## Task goal
Among the records below, find each line bearing the word "şekilde" and copy it.

_ _ _ _ _ _ _

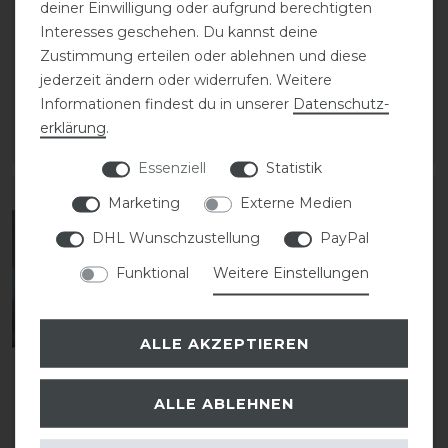
deiner Einwilligung oder aufgrund berechtigten
Dyon D-Collection Yoke
Dyon Hunter Collection
Interesses geschehen. Du kannst deine
Martingal Riemen
Martingal
Zustimmung erteilen oder ablehnen und diese
jederzeit ändern oder widerrufen. Weitere
Informationen findest du in unserer
Daten­schutz­
119,99 € *
119,99 € *
erklärung
.
ARTIKEL MERKEN
ARTIKEL MERKEN
Essenziell
Statistik
Marketing
Externe Medien
DHL Wunschzustellung
PayPal
Funktional
Weitere Einstellungen
ALLE AKZEPTIEREN
ALLE ABLEHNEN
Dyon New English
Dyon D-Collection
Collection
Martingalgabel Standard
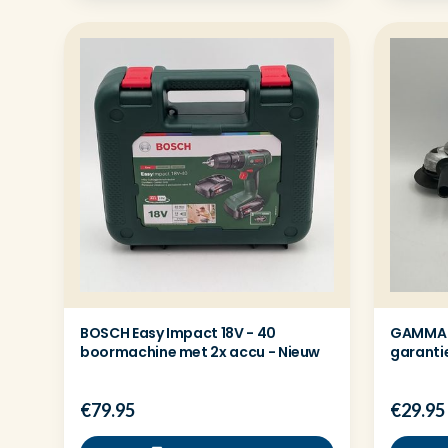
BOSCH Easy Impact 18V - 40
GAMMA H
boormachine met 2x accu - Nieuw
garanti
€79.95
€29.95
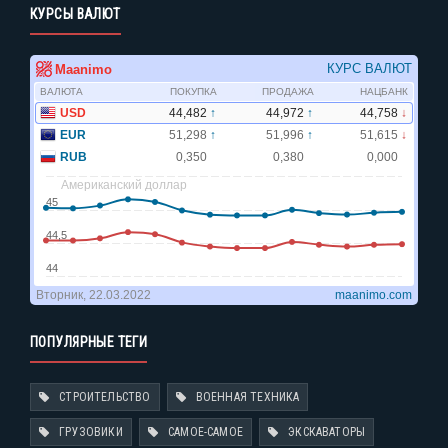
КУРСЫ ВАЛЮТ
ПОПУЛЯРНЫЕ ТЕГИ
СТРОИТЕЛЬСТВО
ВОЕННАЯ ТЕХНИКА
ГРУЗОВИКИ
САМОЕ-САМОЕ
ЭКСКАВАТОРЫ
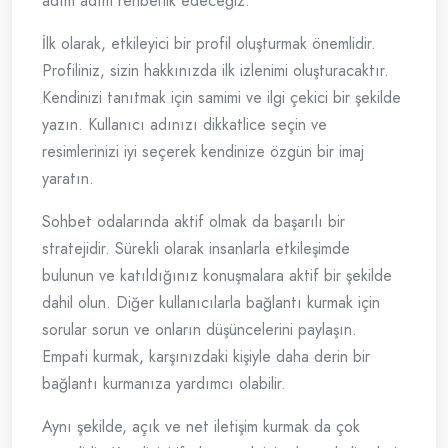
adım adım rehberlik edeceğiz.
İlk olarak, etkileyici bir profil oluşturmak önemlidir.
Profiliniz, sizin hakkınızda ilk izlenimi oluşturacaktır.
Kendinizi tanıtmak için samimi ve ilgi çekici bir şekilde
yazın. Kullanıcı adınızı dikkatlice seçin ve
resimlerinizi iyi seçerek kendinize özgün bir imaj
yaratın.
Sohbet odalarında aktif olmak da başarılı bir
stratejidir. Sürekli olarak insanlarla etkileşimde
bulunun ve katıldığınız konuşmalara aktif bir şekilde
dahil olun. Diğer kullanıcılarla bağlantı kurmak için
sorular sorun ve onların düşüncelerini paylaşın.
Empati kurmak, karşınızdaki kişiyle daha derin bir
bağlantı kurmanıza yardımcı olabilir.
Aynı şekilde, açık ve net iletişim kurmak da çok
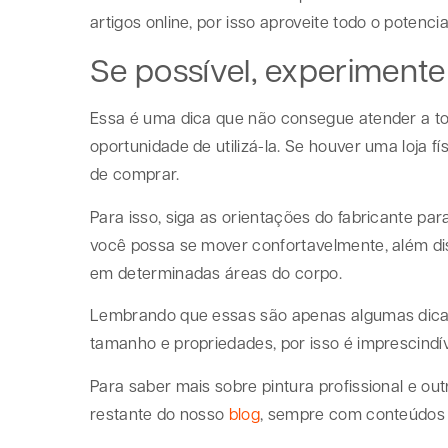
artigos online, por isso aproveite todo o potencia
Se possível, experimente
Essa é uma dica que não consegue atender a t
oportunidade de utilizá-la. Se houver uma loja 
de comprar.
Para isso, siga as orientações do fabricante pa
você possa se mover confortavelmente, além di
em determinadas áreas do corpo.
Lembrando que essas são apenas algumas dicas 
tamanho e propriedades, por isso é imprescindív
Para saber mais sobre pintura profissional e o
restante do nosso
blog
, sempre com conteúdos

_ _ _ _ _ _ _

## Answer for the task
Kendinizi tanıtmak için samimi ve ilgi çekici bir şekilde
bulunun ve katıldığınız konuşmalara aktif bir şekilde
Aynı şekilde, açık ve net iletişim kurmak da çok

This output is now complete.